Returning to Tipasa (Retour à Tipasa)
concert given at the Opéra de Marseille
 September 2005

 

 

Light and shadow: Debussy, Tomasi, and Mahler at the Opéra. The season’s opening performance had Tomasi as its heart, well encircled by Debussy and Mahler.

Based on a text by Camus, Returning to Tipasa – a ‘Profane Cantata’ for narrator, men’s choir and orchestra – is Tomasi. A Tomasi come back from religious illusions and smokescreens; a layman’s return to the horizon of man, a humanistic credo, and an exaltation of the light of Algeria, even when crossed with clouds of doubt.

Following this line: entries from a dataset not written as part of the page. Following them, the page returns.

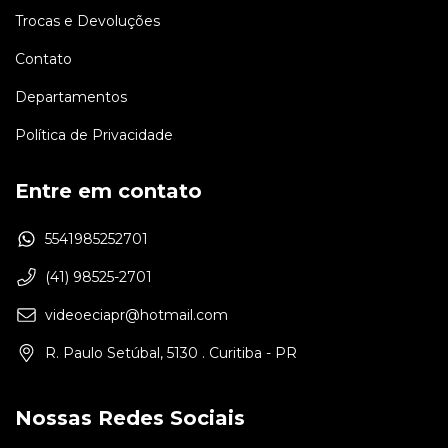
Trocas e Devoluções
Contato
Departamentos
Política de Privacidade
Entre em contato
5541985252701
(41) 98525-2701
videoeciapr@hotmail.com
R. Paulo Setúbal, 5130 . Curitiba - PR
Nossas Redes Sociais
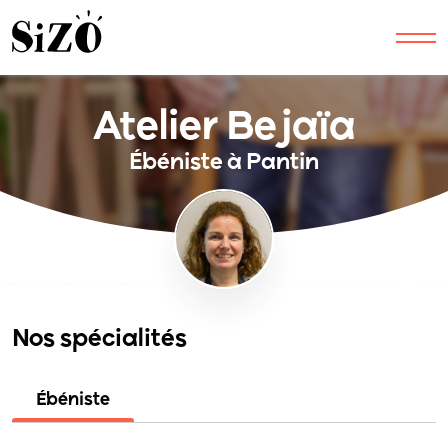
Atelier Bejaïa
Ébéniste à Pantin
Nos spécialités
Ébéniste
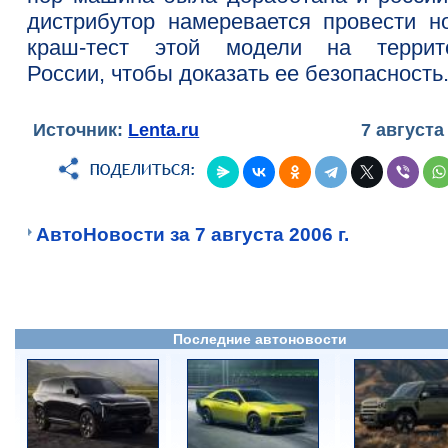
дистрибутор намеревается провести н
краш-тест этой модели на террит
России, чтобы доказать ее безопасность
Источник:
Lenta.ru
7 августа
АвтоНовости за 7 августа 2006 г.
Последние автоновости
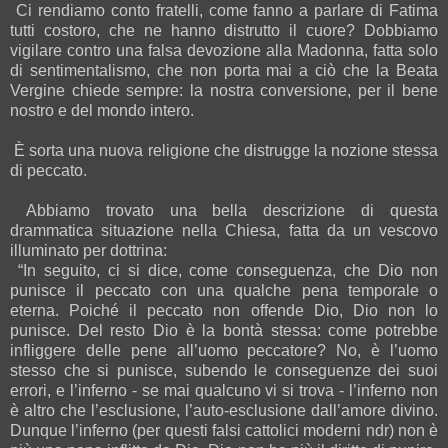
Ci rendiamo conto fratelli, come fanno a parlare di Fatima
tutti costoro, che ne hanno distrutto il cuore? Dobbiamo
vigilare contro una falsa devozione alla Madonna, fatta solo
di sentimentalismo, che non porta mai a ciò che la Beata
Vergine chiede sempre: la nostra conversione, per il bene
nostro e del mondo intero.
È sorta una nuova religione che distrugge la nozione stessa
di peccato.
Abbiamo trovato una bella descrizione di questa
drammatica situazione nella Chiesa, fatta da un vescovo
illuminato per dottrina:
“In seguito, ci si dice, come conseguenza, che Dio non
punisce il peccato con una qualche pena temporale o
eterna. Poiché il peccato non offende Dio, Dio non lo
punisce. Del resto Dio è la bontà stessa: come potrebbe
infliggere delle pene all’uomo peccatore? No, è l’uomo
stesso che si punisce, subendo le conseguenze dei suoi
errori, e l’inferno - se mai qualcuno vi si trova - l’inferno non
è altro che l’esclusione, l’auto-esclusione dall’amore divino.
Dunque l’inferno (per questi falsi cattolici moderni ndr) non è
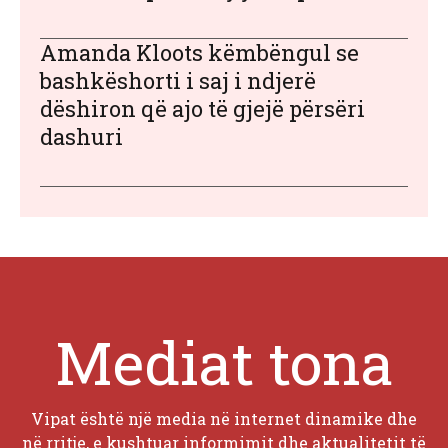
Amanda Kloots këmbëngul se
bashkëshorti i saj i ndjerë
dëshiron që ajo të gjejë përsëri
dashuri
Mediat tona
Vipat është një media në internet dinamike dhe
në rritje, e kushtuar informimit dhe aktualitetit të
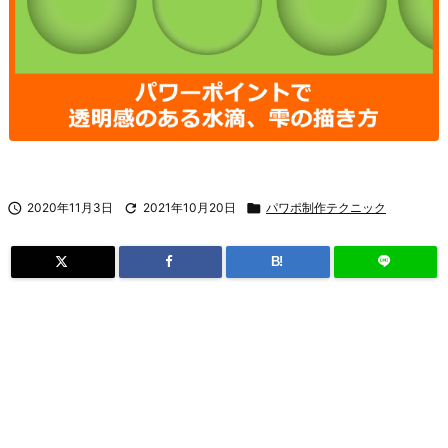

2020年11月3日

2021年10月20日

パワポ制作テクニック
B!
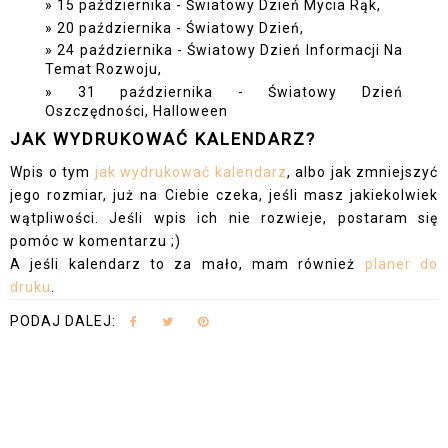
15 października - Światowy Dzień Mycia Rąk,
20 października - Światowy Dzień,
24 października - Światowy Dzień Informacji Na
Temat Rozwoju,
31 października - Światowy Dzień
Oszczędności, Halloween
JAK WYDRUKOWAĆ KALENDARZ?
Wpis o tym
jak wydrukować kalendarz
, albo jak zmniejszyć
jego rozmiar, już na Ciebie czeka, jeśli masz jakiekolwiek
wątpliwości. Jeśli wpis ich nie rozwieje, postaram się
pomóc w komentarzu ;)
A jeśli kalendarz to za mało, mam również
planer do
druku
.
PODAJ DALEJ:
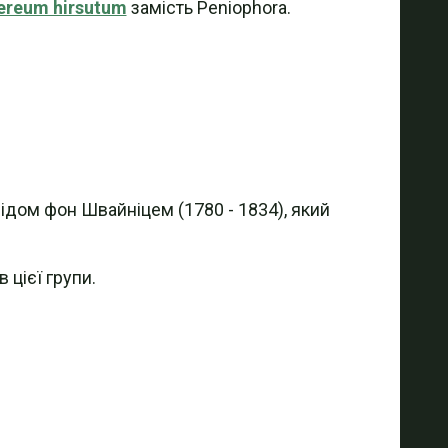
ereum hirsutum
замість Peniophora.
дом фон Швайніцем (1780 - 1834), який
 цієї групи.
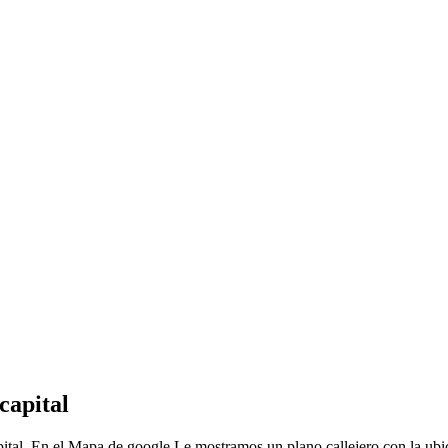
capital
pital, En el Mapa de google Le mostramos un plano callejero con la ubi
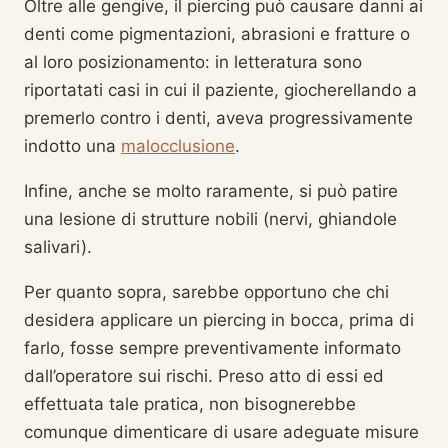
Oltre alle gengive, il piercing può causare danni ai
denti come pigmentazioni, abrasioni e fratture o
al loro posizionamento: in letteratura sono
riportatati casi in cui il paziente, giocherellando a
premerlo contro i denti, aveva progressivamente
indotto una
malocclusione
.
Infine, anche se molto raramente, si può patire
una lesione di strutture nobili (nervi, ghiandole
salivari).
Per quanto sopra, sarebbe opportuno che chi
desidera applicare un piercing in bocca, prima di
farlo, fosse sempre preventivamente informato
dall’operatore sui rischi. Preso atto di essi ed
effettuata tale pratica, non bisognerebbe
comunque dimenticare di usare adeguate misure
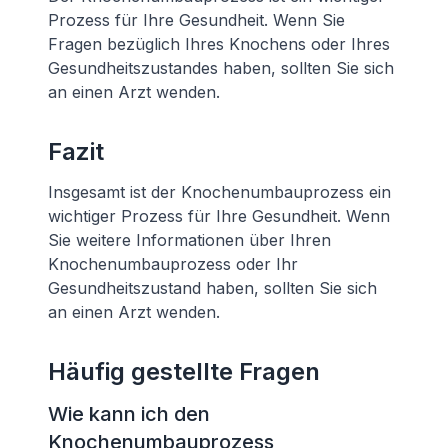
Prozess für Ihre Gesundheit. Wenn Sie
Fragen bezüglich Ihres Knochens oder Ihres
Gesundheitszustandes haben, sollten Sie sich
an einen Arzt wenden.
Fazit
Insgesamt ist der Knochenumbauprozess ein
wichtiger Prozess für Ihre Gesundheit. Wenn
Sie weitere Informationen über Ihren
Knochenumbauprozess oder Ihr
Gesundheitszustand haben, sollten Sie sich
an einen Arzt wenden.
Häufig gestellte Fragen
Wie kann ich den
Knochenumbauprozess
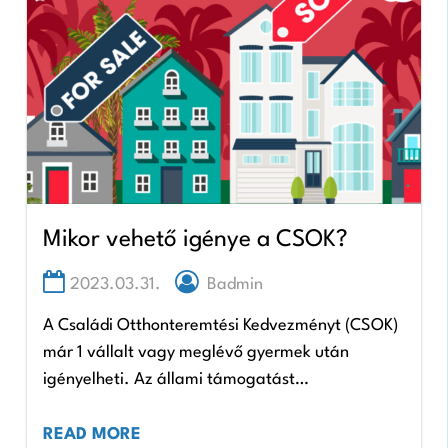
Mikor vehető igénye a CSOK?
2023.03.31.
Badmin
A Családi Otthonteremtési Kedvezményt (CSOK)
már 1 vállalt vagy meglévő gyermek után
igényelheti. Az állami támogatást
felhasználhatja új vagy használt lakás vagy
lakóház vásárlására, építésre vagy akár
READ MORE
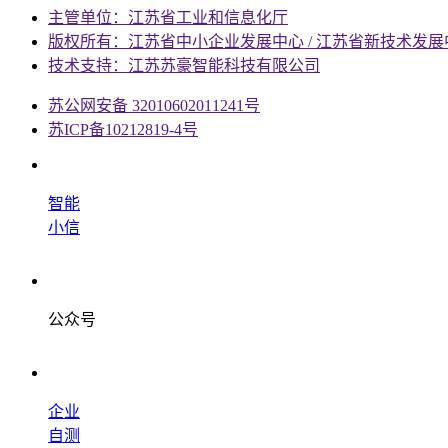
主管单位：江苏省工业和信息化厅
版权所有：江苏省中小企业发展中心 / 江苏省新技术发展
技术支持：江苏苏豪智能科技有限公司
苏公网安备 32010602011241号
苏ICP备10212819-4号
智能
小信
公众号
企业
自测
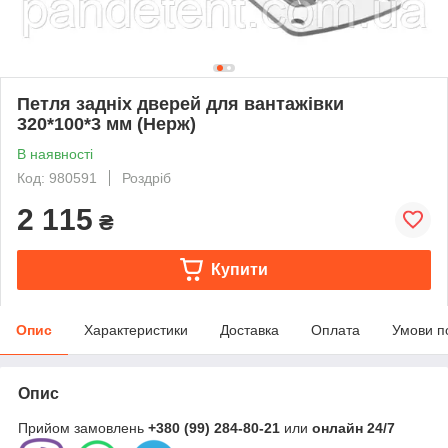
Петля задніх дверей для вантажівки
320*100*3 мм (Нерж)
В наявності
Код: 980591
Роздріб
2 115
₴
Купити
Опис
Характеристики
Доставка
Оплата
Умови п
Опис
Прийом замовлень
+380 (99) 284-80-21
или
онлайн
24/7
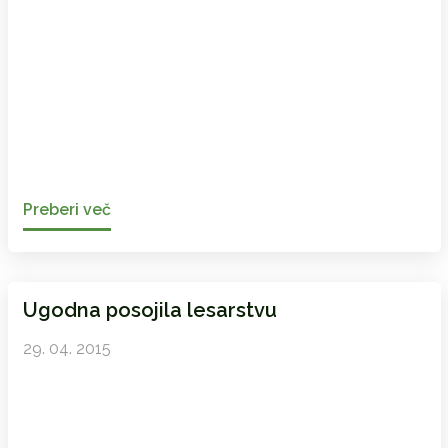
Preberi več
Ugodna posojila lesarstvu
29. 04. 2015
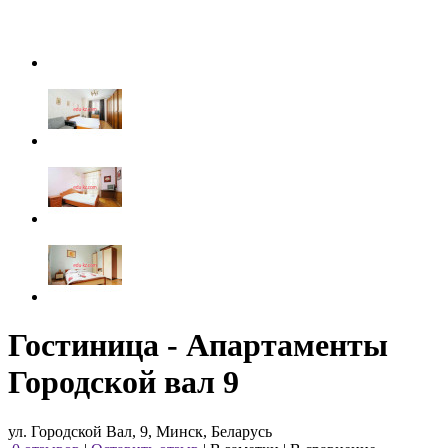
Гостиница - Апартаменты
Городской вал 9
ул. Городской Вал, 9, Минск, Беларусь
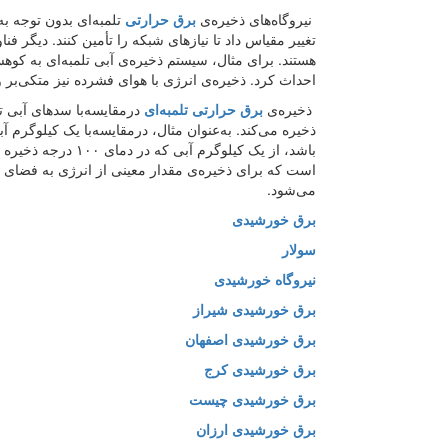
نیروگاه‌های ذخیره‌ی
برق حرارتی
تلمبه‌ای بدون توجه به
تغییر مقیاس داد تا نیازهای شبکه را تأمین کنند. دیگر فن
هستند. برای مثال، سیستم ذخیره‌ی آبی تلمبه‌ای به کوهست
احداث کرد. ذخیره‌ی انرژی با هوای فشرده نیز متکی‌بر
ذخیره‌ی
برق حرارتی تلمبه‌ای
درمقایسه‌با سدهای آبی ت
است که برای ذخیره‌ی مقدار معینی از انرژی به فضای ک
می‌شود.
برق خورشیدی
سولار
نیروگاه خورشیدی
برق خورشیدی شیراز
برق خورشیدی اصفهان
برق خورشیدی کرج
برق خورشیدی چیست
برق خورشیدی ارزان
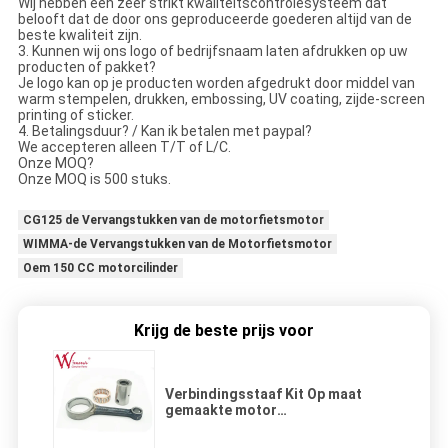
Wij hebben een zeer strikt kwaliteitscontrolesysteem dat
belooft dat de door ons geproduceerde goederen altijd van de
beste kwaliteit zijn.
3. Kunnen wij ons logo of bedrijfsnaam laten afdrukken op uw
producten of pakket?
Je logo kan op je producten worden afgedrukt door middel van
warm stempelen, drukken, embossing, UV coating, zijde-screen
printing of sticker.
4. Betalingsduur? / Kan ik betalen met paypal?
We accepteren alleen T/T of L/C.
Onze MOQ?
Onze MOQ is 500 stuks.
CG125 de Vervangstukken van de motorfietsmotor
WIMMA-de Vervangstukken van de Motorfietsmotor
Oem 150 CC motorcilinder
Krijg de beste prijs voor
Verbindingsstaaf Kit Op maat
gemaakte motor
Verbindingsstaaf Gesmeed
Verbindingsstaaf Discover 125t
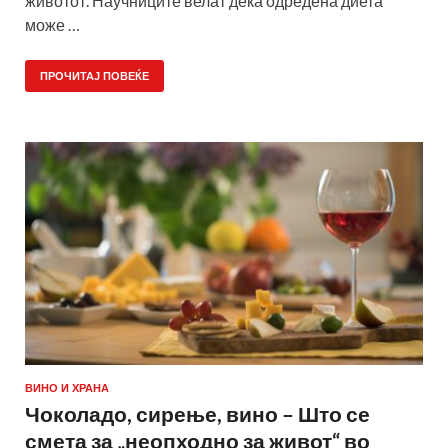
животот. Научниците велат дека одредена диета
може …
ПРОЧИТАЈ ПОВЕЌЕ
ВИНО И ХРАНА
Чоколадо, сирење, вино – Што се
смета за „неопходно за живот“ во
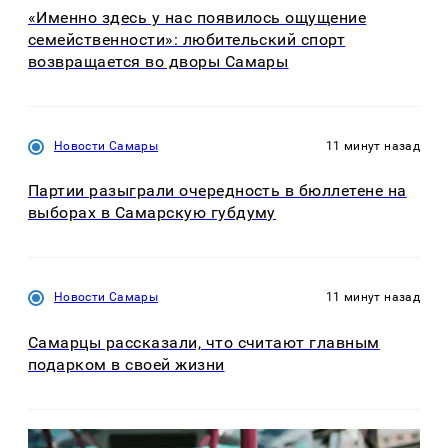
«Именно здесь у нас появилось ощущение
семейственности»: любительский спорт
возвращается во дворы Самары
Новости Самары
11 минут назад
Партии разыграли очередность в бюллетене на
выборах в Самарскую губдуму
Новости Самары
11 минут назад
Самарцы рассказали, что считают главным
подарком в своей жизни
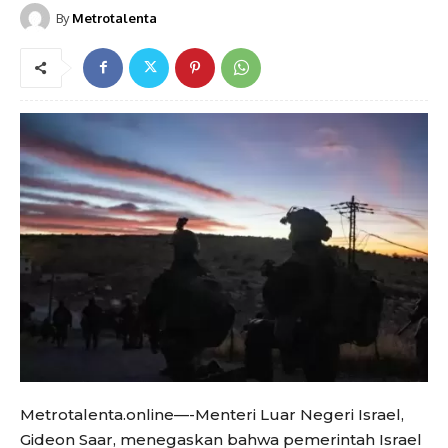
By
Metrotalenta
Metrotalenta.online—-Menteri Luar Negeri Israel,
Gideon Saar, menegaskan bahwa pemerintah Israel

The serene majesty of a dawn, ‘of a liquid morning’, swells and is discretely sprinkled with the pizzicati of the strings. ‘The rain had finally wet the sea,’ but it washed the sky. Camus’ poetic speech is delicately draped in music. Through subtle touches of color with silken tones, the musical texture vibrates, creates harmonies, arises from the text, hovers above it, becomes its finely tuned halo, touches and caresses it.

Perfectly in tune with the rhythm, the musical waves, the flow of the great actor Daniel Mesguich’s warm, voluptuous voice is confidential and humble, close at first to the humid humus, then approaching the exhaled scents of a sun becoming increasingly ardent, and finally bursting with the birdsong of a thousand diversions and fireworks: O Light, vibrant light! leaving behind ‘the winter of faces’.

Pantheistic consolation of a man in revolt against the world, but in harmony with nature, exalted, ‘in the midst of winter’ ‘an invincible summer within me’.

Following the imponderable, intangible instrumentations of Debussy, we have the guileless yet equally impressionistic palette of Tomasi.